Running SuperTokens yourself means operating a Java 21 HTTP microservice alongside your application backend. The core is distributed as a Docker image or a standalone binary bundled with a JDK, so Java installation is not a prerequisite for operators. It persists state to a relational database — PostgreSQL, MySQL, or MongoDB via storage plugins — which you are responsible for provisioning, backing up, and scaling. A single SuperTokens instance handles session verification entirely within backend SDKs without a network call, so it scales well under read-heavy auth patterns, but you are responsible for high-availability setups: running multiple core instances behind a load balancer and configuring your database for replication.

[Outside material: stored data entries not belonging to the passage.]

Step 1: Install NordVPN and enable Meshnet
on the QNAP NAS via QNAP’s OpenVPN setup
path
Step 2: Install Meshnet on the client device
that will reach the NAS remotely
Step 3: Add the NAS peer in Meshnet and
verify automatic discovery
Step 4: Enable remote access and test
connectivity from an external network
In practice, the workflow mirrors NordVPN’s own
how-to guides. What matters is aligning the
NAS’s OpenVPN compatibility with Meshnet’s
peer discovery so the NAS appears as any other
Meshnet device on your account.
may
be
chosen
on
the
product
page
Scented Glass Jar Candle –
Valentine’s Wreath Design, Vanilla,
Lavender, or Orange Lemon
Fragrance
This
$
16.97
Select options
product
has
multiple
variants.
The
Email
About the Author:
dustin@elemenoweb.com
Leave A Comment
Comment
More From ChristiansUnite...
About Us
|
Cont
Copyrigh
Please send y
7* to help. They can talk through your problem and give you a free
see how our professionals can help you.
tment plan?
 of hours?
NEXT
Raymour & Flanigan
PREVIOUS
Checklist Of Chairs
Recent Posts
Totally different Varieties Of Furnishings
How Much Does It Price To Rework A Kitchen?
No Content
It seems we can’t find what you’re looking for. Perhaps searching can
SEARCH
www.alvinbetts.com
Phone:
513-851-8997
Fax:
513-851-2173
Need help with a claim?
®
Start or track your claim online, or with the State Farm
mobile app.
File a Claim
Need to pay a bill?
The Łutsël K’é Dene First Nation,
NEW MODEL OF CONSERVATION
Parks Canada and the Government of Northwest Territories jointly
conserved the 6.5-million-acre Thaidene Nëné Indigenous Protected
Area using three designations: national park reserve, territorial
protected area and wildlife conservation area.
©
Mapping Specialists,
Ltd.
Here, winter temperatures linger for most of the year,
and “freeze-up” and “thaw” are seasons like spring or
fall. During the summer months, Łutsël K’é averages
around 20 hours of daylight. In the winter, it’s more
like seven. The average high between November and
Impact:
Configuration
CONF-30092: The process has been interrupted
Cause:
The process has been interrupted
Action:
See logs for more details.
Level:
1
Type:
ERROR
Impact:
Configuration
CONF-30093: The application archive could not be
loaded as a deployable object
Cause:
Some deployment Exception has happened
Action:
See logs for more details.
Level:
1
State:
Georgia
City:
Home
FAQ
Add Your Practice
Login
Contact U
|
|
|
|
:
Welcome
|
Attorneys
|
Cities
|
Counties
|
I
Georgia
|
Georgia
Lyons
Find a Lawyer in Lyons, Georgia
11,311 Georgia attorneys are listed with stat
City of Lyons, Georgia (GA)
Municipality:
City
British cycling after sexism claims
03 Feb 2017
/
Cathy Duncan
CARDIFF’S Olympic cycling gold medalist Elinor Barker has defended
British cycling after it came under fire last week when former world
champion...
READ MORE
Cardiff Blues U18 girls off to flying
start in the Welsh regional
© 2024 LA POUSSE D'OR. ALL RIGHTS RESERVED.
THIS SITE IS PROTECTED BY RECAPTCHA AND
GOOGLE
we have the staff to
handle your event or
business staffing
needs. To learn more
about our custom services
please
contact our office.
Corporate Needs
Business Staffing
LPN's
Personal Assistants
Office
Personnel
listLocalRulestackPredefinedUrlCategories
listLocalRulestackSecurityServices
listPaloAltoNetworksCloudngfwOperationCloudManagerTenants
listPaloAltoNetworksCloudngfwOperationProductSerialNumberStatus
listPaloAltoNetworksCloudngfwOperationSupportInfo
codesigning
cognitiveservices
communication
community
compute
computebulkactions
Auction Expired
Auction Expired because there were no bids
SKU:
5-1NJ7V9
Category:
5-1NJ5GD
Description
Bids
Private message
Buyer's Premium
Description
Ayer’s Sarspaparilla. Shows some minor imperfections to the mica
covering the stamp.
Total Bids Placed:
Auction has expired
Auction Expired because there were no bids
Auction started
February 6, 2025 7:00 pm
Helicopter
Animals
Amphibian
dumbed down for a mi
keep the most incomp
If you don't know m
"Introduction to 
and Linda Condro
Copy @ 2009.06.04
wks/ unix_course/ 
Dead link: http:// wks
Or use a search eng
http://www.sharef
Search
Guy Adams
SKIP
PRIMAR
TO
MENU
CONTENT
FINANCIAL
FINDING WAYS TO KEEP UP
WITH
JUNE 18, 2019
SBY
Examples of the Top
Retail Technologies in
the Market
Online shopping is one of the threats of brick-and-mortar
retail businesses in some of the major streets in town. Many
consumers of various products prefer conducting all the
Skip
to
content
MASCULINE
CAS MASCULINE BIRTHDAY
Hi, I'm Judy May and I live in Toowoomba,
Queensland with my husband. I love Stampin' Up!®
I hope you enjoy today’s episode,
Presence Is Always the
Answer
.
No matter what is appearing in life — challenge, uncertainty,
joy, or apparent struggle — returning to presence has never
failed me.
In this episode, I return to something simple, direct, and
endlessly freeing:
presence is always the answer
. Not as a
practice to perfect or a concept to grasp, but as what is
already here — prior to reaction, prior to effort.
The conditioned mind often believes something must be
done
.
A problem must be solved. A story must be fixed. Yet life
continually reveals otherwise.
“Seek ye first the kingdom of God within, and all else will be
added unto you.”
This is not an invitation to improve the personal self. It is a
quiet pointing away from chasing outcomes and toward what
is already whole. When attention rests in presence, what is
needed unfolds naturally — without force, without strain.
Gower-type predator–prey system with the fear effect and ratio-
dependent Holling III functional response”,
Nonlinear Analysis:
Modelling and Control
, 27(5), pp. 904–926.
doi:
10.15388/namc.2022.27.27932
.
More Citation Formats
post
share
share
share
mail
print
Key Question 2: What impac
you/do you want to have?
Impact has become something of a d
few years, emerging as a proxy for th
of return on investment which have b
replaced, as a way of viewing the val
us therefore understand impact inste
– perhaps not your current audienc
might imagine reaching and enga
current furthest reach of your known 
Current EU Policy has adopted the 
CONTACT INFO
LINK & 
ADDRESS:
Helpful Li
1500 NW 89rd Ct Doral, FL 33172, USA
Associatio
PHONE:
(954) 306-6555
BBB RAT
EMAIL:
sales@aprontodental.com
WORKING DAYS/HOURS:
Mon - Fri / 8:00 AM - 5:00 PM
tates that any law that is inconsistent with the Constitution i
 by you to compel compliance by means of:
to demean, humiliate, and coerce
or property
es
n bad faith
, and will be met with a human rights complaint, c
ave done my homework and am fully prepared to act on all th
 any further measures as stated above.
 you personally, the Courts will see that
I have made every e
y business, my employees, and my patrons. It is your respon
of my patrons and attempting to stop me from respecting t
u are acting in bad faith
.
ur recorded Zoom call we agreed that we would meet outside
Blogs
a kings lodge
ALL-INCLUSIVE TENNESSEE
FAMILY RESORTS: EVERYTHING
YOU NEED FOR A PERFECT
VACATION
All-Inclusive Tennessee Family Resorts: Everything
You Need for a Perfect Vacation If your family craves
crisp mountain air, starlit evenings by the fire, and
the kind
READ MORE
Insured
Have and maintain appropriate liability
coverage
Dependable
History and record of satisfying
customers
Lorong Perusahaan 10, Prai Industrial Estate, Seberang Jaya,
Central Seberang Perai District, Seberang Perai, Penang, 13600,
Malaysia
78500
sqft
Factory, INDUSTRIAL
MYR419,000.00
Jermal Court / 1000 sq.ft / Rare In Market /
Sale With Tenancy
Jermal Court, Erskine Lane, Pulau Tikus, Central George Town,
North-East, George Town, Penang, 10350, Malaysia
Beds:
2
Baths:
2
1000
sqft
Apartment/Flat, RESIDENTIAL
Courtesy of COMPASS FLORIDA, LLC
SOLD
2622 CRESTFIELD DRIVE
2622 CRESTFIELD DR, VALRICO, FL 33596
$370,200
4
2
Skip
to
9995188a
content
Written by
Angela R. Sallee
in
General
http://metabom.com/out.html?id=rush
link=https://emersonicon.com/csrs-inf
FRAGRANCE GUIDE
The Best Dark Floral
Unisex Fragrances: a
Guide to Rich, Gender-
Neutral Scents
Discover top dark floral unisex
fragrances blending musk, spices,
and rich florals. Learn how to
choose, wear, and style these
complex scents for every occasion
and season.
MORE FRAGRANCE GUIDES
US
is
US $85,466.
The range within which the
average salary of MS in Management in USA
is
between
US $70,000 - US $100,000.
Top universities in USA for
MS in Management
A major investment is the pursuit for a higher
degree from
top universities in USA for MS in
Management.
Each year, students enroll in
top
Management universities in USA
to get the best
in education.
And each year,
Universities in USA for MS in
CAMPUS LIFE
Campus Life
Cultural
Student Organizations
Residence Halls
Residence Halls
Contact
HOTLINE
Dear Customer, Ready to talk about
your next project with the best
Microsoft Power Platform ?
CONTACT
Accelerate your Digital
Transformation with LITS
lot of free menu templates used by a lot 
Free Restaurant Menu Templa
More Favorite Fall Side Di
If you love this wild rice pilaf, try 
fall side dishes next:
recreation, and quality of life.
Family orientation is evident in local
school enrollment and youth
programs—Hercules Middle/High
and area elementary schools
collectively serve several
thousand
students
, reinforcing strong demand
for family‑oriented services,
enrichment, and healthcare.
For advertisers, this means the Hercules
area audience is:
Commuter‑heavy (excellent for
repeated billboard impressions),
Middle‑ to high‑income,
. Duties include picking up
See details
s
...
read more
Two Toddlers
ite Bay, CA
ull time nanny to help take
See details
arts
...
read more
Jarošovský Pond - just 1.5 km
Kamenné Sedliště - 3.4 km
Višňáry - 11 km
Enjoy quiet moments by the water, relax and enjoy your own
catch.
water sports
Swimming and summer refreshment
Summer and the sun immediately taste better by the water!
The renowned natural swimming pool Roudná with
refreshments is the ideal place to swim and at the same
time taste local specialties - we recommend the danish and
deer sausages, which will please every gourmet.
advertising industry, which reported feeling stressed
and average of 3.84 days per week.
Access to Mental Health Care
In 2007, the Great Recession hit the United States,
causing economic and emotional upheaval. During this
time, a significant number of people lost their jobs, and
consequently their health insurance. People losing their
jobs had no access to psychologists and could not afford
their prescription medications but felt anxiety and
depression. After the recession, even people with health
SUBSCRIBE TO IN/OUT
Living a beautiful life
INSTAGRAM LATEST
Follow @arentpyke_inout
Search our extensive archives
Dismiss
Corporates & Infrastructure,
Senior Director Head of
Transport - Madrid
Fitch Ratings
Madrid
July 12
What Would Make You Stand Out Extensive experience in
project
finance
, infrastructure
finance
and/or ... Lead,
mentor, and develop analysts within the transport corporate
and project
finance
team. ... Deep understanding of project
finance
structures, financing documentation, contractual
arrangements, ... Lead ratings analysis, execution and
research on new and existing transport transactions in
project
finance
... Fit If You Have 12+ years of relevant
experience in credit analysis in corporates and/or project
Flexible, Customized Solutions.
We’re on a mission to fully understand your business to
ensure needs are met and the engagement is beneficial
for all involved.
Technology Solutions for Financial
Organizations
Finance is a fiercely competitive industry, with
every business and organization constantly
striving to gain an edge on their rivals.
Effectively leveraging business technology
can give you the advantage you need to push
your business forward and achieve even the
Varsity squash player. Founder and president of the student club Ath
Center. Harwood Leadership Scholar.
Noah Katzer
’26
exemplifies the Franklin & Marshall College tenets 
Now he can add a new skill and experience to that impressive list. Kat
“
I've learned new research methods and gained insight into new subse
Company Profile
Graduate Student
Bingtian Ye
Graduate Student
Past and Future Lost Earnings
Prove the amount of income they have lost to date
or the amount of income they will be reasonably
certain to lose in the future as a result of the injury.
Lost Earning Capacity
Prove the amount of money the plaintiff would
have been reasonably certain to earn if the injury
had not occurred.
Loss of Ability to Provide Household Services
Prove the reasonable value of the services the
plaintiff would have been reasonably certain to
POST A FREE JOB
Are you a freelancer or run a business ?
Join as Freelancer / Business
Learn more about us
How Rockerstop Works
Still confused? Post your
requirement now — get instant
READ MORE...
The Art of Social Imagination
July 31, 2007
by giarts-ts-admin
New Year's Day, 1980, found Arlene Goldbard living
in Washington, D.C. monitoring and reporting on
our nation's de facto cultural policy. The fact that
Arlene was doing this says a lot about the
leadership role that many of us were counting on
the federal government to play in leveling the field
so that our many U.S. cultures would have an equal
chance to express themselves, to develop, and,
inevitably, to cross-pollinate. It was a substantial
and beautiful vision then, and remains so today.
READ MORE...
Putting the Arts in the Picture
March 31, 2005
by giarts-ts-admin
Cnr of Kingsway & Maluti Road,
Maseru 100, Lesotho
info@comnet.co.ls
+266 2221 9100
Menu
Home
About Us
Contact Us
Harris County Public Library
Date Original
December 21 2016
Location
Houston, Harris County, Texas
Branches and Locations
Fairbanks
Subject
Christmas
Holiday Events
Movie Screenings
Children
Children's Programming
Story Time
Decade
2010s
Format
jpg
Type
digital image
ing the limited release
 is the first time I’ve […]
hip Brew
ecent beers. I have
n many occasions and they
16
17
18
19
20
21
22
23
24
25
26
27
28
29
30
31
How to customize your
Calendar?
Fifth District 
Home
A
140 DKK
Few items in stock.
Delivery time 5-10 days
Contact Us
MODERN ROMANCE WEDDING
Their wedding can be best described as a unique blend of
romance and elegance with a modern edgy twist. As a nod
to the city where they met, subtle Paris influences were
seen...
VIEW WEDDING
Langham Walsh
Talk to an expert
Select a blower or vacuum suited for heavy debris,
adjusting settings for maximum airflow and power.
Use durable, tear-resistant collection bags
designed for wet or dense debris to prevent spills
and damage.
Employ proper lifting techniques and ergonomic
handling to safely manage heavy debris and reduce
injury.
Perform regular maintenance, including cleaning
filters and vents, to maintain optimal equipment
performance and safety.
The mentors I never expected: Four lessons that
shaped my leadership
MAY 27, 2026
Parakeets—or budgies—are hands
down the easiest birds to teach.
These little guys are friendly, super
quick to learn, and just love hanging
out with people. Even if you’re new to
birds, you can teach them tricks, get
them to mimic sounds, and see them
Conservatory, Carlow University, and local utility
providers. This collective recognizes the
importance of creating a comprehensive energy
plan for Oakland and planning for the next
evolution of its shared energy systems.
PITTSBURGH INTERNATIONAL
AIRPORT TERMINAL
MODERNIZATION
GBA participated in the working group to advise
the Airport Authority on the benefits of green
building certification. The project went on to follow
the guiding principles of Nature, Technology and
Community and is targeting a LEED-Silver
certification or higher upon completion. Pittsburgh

Compared to the managed SuperTokens Cloud offering, self-hosting trades operational simplicity for data sovereignty. The Cloud tier handles uptime, zero-downtime upgrades, automatic backups, and SLA guarantees, while self-hosting places all of that on your team. There is no official SLA for the open-source version. Community support is available through Discord and GitHub Issues, while paid plans include dedicated support channels and access to EE features. If your team lacks the operational capacity to manage database availability and service health for your auth layer, the managed tier or an alternative hosted provider is worth evaluating seriously.